The required output for this stage is a score per line, interleaved with the previous Stage 2 output. The FAQ shows example executions, so that you can confirm that you understand what it is that you are to compute and how it is to be output - look for the lines that commence with “S3:”. Note that log2 x can be computed via log(x)/log(2.0), with log (natural logs) available in math.h.
Stage 4 - Ranked Summary Output
Once you have the Stage 3 scoring regime working correctly, it is time to move on to the main goal - presenting lines in decreasing score order. Add data structures to your program that retain the (up to) five highest-scoring lines, and their scores. Then, once all of the input lines have been read, print those five lines (or up to five lines, if there are not five lines with non-zero scores) and their line numbers and scores, in decreasing score order. If the scores are tied (when doing simple comparisons on double values using == and <=, don’t try and be clever), then lines should be presented in line number order.

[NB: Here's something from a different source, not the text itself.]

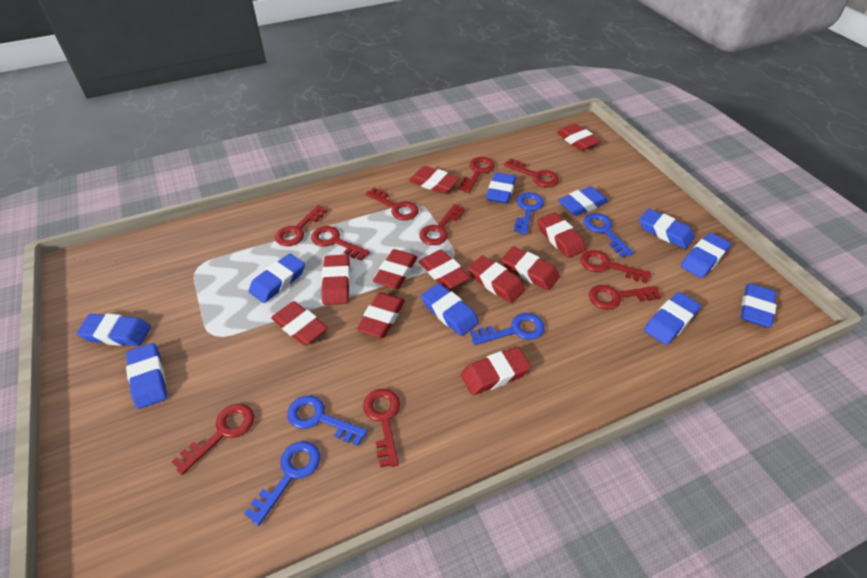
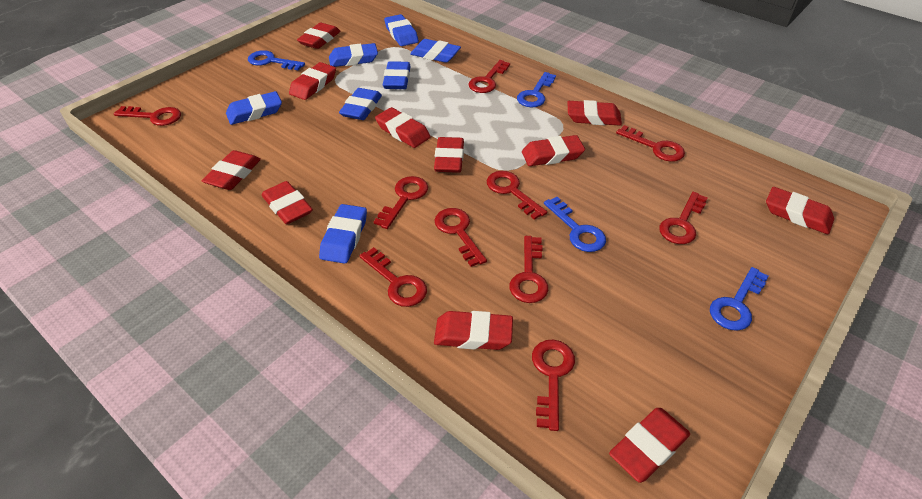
blue eraser: [77,314,151,346] [126,343,167,409] [249,253,305,303] [421,283,479,336] [486,172,516,204] [558,186,608,216] [639,209,695,249] [644,292,701,345] [681,233,731,278] [741,283,776,328] = 10 -> [226,91,282,125] [319,204,367,264] [329,43,378,67] [339,88,382,120] [383,61,411,89] [384,14,419,46] [410,39,461,63] = 7
blue key: [244,441,320,526] [287,396,368,446] [470,313,545,345] [514,192,544,235] [584,213,634,257] = 5 -> [248,50,305,70] [517,72,556,107] [544,197,606,252] [710,267,769,331] = 4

For the test file alice-eg.txt and the three-term query “ali lat long”, the required output from this stage is:1
2
3
4
5
6
7
8
9
10
11
12
13-----------------------------------------------
S4: line 9, score = 0.668
or Longitude I've got to?' (Alice had no idea what Latitude was, or
--
S4: line 10, score = 0.233
Longitude either, but thought they were nice grand words to say.)
--
S4: line 4, score = 0.229
thousand miles down, I think--' (for, you see, Alice had learnt several
--
S4: line 8, score = 0.226
'--yes, that's about the right distance--but then I wonder what Latitude
The FAQ page shows some other example interactions with the desired program.
Note that you may not retain every input line in an array of strings, and your program may not assume some maximum number of lines in the input. You can only retain five (as a #defined value, of course) lines and their scores at any given time, plus the current line that is being processed; plus access the supplied query via argv.
General tips..
You will probably find it helpful to include a DEBUG mode in your program that prints out intermediate data and variable values. Use #if DEBUG and #endif around such blocks of code, and then #define DEBUG 1 or #define DEBUG 0 at the top. Disable the debug mode when making your final submission, but leave the debug code in place. The FAQ page has more information about this.

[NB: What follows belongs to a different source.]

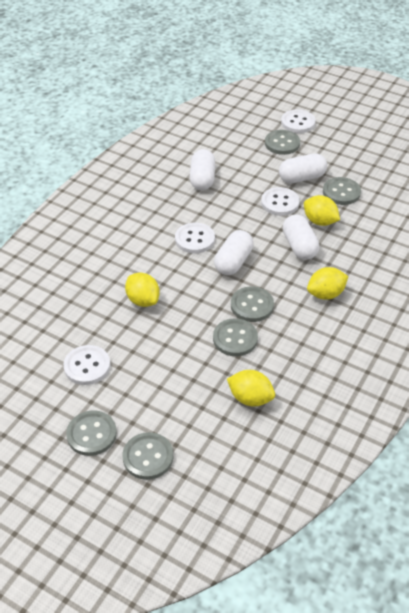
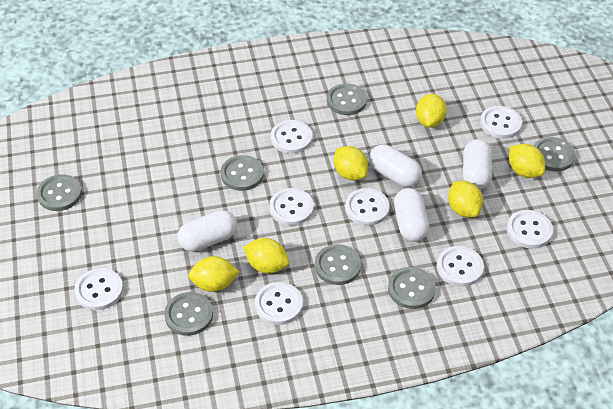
grey button: [66,410,117,456] [122,432,173,480] [213,318,258,356] [231,286,274,322] [265,130,300,155] [323,177,361,205] = 6 -> [37,174,82,211] [164,292,213,336] [220,155,264,191] [315,244,361,285] [327,83,367,115] [388,267,436,309] [534,137,575,172] = 7
white button: [63,345,110,385] [175,223,215,253] [261,187,300,216] [281,109,316,133] = 4 -> [74,268,123,310] [255,282,303,325] [269,188,314,226] [271,120,312,154] [345,188,390,226] [437,246,484,287] [480,106,522,139] [507,210,553,249] = 8
yellow lemon: [125,273,160,307] [227,370,275,407] [304,195,340,226] [307,267,349,300] = 4 -> [188,256,240,292] [243,238,289,274] [334,146,368,180] [416,94,447,128] [448,181,483,217] [509,144,545,178] = 6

Finally, note that the sequence of stages described in this handout is deliberate - it represents a sensible path though to the required program. You can, of course, ignore the advice and try and write final program in a single effort, without developing it incrementally and testing it in phases. You might even get away with it, this time and at this somewhat limited scale, and develop a program that works. But in general, one of the key things that makes some people better at programming than others is the ability to see a design path through simple programs, to more comprehensive programs, to final programs, that keeps the complexity under control at all times.